CINEMA Panama Papers: la più grande truffa
Il nuovo film di Soderbergh Panama Papers spiega la truffa più spericolata degli ultimi dieci anni. Con divertimento (che fa paura) e un po’ di empatia
La truffa più spericolata degli ultimi dieci anni, spiegata bene. Gary Oldman e Antonio Banderas, bastardi e irresistibili, guardano dritto nella macchina da presa per spiegarci come si fotte mezzo mondo alla luce del sole. Letteralmente: quello dei Tropici. È esattamente come il baratto di una volta, solo che adesso le mucche sono azioni, obbligazioni, titoli bancari che restano invisibili. Panama Papers di Steven Soderbergh, disponibile su Netflix dal 18 ottobre, è la risposta ancora più brillante, quasi un gioco tra amici, alla Grande scommessa di Adam McKay (2015). Là c’erano i mutui subprime, che oggi ci sembrano un po’ meno incomprensibili, qua i soldi pubblici e privati esportati nei paradisi fiscali e scoperchiati tre anni fa dal fascicolo bollente che dà il titolo al film.

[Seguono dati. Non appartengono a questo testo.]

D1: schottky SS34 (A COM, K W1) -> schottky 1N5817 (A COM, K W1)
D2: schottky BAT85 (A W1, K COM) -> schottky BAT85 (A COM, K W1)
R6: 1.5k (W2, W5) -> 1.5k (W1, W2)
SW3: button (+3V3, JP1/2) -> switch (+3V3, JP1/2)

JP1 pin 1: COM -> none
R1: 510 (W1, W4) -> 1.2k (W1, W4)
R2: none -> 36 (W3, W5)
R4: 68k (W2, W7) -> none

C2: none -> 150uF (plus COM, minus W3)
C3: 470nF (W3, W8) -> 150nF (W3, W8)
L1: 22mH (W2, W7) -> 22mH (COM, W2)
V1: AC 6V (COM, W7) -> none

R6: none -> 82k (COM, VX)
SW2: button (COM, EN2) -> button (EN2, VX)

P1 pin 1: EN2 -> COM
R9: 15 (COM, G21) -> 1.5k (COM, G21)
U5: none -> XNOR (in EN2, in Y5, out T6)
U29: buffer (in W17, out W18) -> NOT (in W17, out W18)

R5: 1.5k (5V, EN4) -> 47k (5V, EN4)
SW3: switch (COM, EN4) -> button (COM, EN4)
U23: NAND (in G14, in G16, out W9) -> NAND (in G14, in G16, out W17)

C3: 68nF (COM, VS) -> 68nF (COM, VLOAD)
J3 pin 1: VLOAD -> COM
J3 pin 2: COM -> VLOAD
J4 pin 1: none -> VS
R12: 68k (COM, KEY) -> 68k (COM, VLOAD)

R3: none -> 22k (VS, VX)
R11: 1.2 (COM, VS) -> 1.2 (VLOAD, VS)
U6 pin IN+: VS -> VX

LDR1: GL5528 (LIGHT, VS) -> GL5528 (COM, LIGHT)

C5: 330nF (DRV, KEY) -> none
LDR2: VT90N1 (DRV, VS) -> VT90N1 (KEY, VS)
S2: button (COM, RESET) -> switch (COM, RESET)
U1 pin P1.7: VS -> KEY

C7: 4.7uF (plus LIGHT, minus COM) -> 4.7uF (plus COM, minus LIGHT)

I narratori Oldman e Banderas sono, rispettivamente, Jürgen Mossack e Ramón Fonseca, titolari dell’omonimo studio legale che occultò la lavanderia monetaria (The Laundromat è il titolo originale del film) operata da oltre 200 mila società internazionali. Se nel premiatissimo Traffic l’autore si lanciava con piglio scientifico in un narco-giro del mondo, per parlare di cattiva finanza globale si lascia invece andare al divertimento: per questo lo scenario che mostra mette ancora più spavento. Il veicolo per trovare un po’ di empatia è Meryl Streep, in un doppio ruolo (più un terzo da non svelare) e con tour de force finale da vera gigiona. In un piano sequenza che pare un comizio, ci spiega che le male amministrazioni non moriranno mai. E che l’America deve riprendersi la sua libertà. Capito, Donald?